■ TO BE DONE:
Render every line of the records as a JSON list of strings, one string per line, and leave out blank lines.

■ INPUT FOR THIS TASK:
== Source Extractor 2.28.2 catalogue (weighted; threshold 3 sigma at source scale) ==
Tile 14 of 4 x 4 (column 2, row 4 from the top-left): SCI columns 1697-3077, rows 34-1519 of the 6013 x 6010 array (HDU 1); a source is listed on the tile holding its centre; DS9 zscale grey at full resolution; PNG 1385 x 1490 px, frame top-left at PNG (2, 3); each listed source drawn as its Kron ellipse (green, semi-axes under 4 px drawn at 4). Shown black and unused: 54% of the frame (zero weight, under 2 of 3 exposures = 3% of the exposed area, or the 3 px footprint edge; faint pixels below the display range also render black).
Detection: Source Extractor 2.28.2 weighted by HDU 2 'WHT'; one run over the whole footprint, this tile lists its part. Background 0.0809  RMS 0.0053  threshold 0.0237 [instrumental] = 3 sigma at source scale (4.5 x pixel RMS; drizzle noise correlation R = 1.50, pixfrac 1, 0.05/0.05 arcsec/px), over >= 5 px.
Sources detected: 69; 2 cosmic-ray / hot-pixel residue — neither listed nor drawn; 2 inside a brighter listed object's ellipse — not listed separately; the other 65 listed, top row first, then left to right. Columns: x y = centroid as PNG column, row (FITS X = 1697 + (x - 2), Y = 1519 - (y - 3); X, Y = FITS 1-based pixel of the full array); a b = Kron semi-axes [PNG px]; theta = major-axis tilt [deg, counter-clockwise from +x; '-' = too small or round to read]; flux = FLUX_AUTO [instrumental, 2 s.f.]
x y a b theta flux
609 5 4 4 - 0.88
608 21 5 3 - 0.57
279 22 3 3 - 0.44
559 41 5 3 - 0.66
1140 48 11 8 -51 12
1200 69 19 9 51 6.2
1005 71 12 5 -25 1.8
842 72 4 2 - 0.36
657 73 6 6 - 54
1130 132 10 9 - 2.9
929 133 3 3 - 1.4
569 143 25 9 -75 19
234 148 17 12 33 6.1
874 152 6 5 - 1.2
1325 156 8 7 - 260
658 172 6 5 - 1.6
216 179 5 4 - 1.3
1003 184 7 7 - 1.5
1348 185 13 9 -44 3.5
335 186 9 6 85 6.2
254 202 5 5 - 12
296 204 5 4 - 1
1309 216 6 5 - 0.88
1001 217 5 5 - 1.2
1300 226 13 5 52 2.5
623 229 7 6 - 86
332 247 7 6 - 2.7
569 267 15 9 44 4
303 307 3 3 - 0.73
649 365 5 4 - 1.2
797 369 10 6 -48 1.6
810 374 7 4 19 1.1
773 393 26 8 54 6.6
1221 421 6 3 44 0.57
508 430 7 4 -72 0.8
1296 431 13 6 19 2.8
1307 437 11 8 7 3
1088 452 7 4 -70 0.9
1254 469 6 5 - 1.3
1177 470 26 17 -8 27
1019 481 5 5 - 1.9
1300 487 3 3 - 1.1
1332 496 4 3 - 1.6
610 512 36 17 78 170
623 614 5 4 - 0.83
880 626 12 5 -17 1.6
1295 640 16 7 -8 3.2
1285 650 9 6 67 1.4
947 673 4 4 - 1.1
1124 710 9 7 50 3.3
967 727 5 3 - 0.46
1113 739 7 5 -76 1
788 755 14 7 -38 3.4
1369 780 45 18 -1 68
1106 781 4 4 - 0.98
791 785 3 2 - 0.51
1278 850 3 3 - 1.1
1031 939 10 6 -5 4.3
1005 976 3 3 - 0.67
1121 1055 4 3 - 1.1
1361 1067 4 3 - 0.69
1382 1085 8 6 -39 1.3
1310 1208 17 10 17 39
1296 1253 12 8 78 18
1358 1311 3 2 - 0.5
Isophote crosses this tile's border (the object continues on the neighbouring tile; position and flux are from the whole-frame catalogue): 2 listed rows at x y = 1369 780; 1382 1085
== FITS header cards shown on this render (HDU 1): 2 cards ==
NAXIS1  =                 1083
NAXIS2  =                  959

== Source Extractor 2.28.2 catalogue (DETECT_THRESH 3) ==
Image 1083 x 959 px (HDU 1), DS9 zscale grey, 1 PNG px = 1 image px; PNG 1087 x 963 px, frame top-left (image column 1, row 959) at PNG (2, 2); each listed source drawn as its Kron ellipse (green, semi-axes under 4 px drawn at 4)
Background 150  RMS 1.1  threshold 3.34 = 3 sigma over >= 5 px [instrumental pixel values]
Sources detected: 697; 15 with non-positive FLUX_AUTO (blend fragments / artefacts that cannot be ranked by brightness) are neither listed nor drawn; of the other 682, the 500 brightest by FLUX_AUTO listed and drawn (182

■ EXPECTED ANSWER:
[
  "== Source Extractor 2.28.2 catalogue (weighted; threshold 3 sigma at source scale) ==",
  "Tile 14 of 4 x 4 (column 2, row 4 from the top-left): SCI columns 1697-3077, rows 34-1519 of the 6013 x 6010 array (HDU 1); a source is listed on the tile holding its centre; DS9 zscale grey at full resolution; PNG 1385 x 1490 px, frame top-left at PNG (2, 3); each listed source drawn as its Kron ellipse (green, semi-axes under 4 px drawn at 4). Shown black and unused: 54% of the frame (zero weight, under 2 of 3 exposures = 3% of the exposed area, or the 3 px footprint edge; faint pixels below the display range also render black).",
  "Detection: Source Extractor 2.28.2 weighted by HDU 2 'WHT'; one run over the whole footprint, this tile lists its part. Background 0.0809  RMS 0.0053  threshold 0.0237 [instrumental] = 3 sigma at source scale (4.5 x pixel RMS; drizzle noise correlation R = 1.50, pixfrac 1, 0.05/0.05 arcsec/px), over >= 5 px.",
  "Sources detected: 69; 2 cosmic-ray / hot-pixel residue — neither listed nor drawn; 2 inside a brighter listed object's ellipse — not listed separately; the other 65 listed, top row first, then left to right. Columns: x y = centroid as PNG column, row (FITS X = 1697 + (x - 2), Y = 1519 - (y - 3); X, Y = FITS 1-based pixel of the full array); a b = Kron semi-axes [PNG px]; theta = major-axis tilt [deg, counter-clockwise from +x; '-' = too small or round to read]; flux = FLUX_AUTO [instrumental, 2 s.f.]",
  "x y a b theta flux",
  "609 5 4 4 - 0.88",
  "608 21 5 3 - 0.57",
  "279 22 3 3 - 0.44",
  "559 41 5 3 - 0.66",
  "1140 48 11 8 -51 12",
  "1200 69 19 9 51 6.2",
  "1005 71 12 5 -25 1.8",
  "842 72 4 2 - 0.36",
  "657 73 6 6 - 54",
  "1130 132 10 9 - 2.9",
  "929 133 3 3 - 1.4",
  "569 143 25 9 -75 19",
  "234 148 17 12 33 6.1",
  "874 152 6 5 - 1.2",
  "1325 156 8 7 - 260",
  "658 172 6 5 - 1.6",
  "216 179 5 4 - 1.3",
  "1003 184 7 7 - 1.5",
  "1348 185 13 9 -44 3.5",
  "335 186 9 6 85 6.2",
  "254 202 5 5 - 12",
  "296 204 5 4 - 1",
  "1309 216 6 5 - 0.88",
  "1001 217 5 5 - 1.2",
  "1300 226 13 5 52 2.5",
  "623 229 7 6 - 86",
  "332 247 7 6 - 2.7",
  "569 267 15 9 44 4",
  "303 307 3 3 - 0.73",
  "649 365 5 4 - 1.2",
  "797 369 10 6 -48 1.6",
  "810 374 7 4 19 1.1",
  "773 393 26 8 54 6.6",
  "1221 421 6 3 44 0.57",
  "508 430 7 4 -72 0.8",
  "1296 431 13 6 19 2.8",
  "1307 437 11 8 7 3",
  "1088 452 7 4 -70 0.9",
  "1254 469 6 5 - 1.3",
  "1177 470 26 17 -8 27",
  "1019 481 5 5 - 1.9",
  "1300 487 3 3 - 1.1",
  "1332 496 4 3 - 1.6",
  "610 512 36 17 78 170",
  "623 614 5 4 - 0.83",
  "880 626 12 5 -17 1.6",
  "1295 640 16 7 -8 3.2",
  "1285 650 9 6 67 1.4",
  "947 673 4 4 - 1.1",
  "1124 710 9 7 50 3.3",
  "967 727 5 3 - 0.46",
  "1113 739 7 5 -76 1",
  "788 755 14 7 -38 3.4",
  "1369 780 45 18 -1 68",
  "1106 781 4 4 - 0.98",
  "791 785 3 2 - 0.51",
  "1278 850 3 3 - 1.1",
  "1031 939 10 6 -5 4.3",
  "1005 976 3 3 - 0.67",
  "1121 1055 4 3 - 1.1",
  "1361 1067 4 3 - 0.69",
  "1382 1085 8 6 -39 1.3",
  "1310 1208 17 10 17 39",
  "1296 1253 12 8 78 18",
  "1358 1311 3 2 - 0.5",
  "Isophote crosses this tile's border (the object continues on the neighbouring tile; position and flux are from the whole-frame catalogue): 2 listed rows at x y = 1369 780; 1382 1085",
  "== FITS header cards shown on this render (HDU 1): 2 cards ==",
  "NAXIS1  =                 1083",
  "NAXIS2  =                  959",
  "== Source Extractor 2.28.2 catalogue (DETECT_THRESH 3) ==",
  "Image 1083 x 959 px (HDU 1), DS9 zscale grey, 1 PNG px = 1 image px; PNG 1087 x 963 px, frame top-left (image column 1, row 959) at PNG (2, 2); each listed source drawn as its Kron ellipse (green, semi-axes under 4 px drawn at 4)",
  "Background 150  RMS 1.1  threshold 3.34 = 3 sigma over >= 5 px [instrumental pixel values]",
  "Sources detected: 697; 15 with non-positive FLUX_AUTO (blend fragments / artefacts that cannot be ranked by brightness) are neither listed nor drawn; of the other 682, the 500 brightest by FLUX_AUTO listed and drawn (182"
]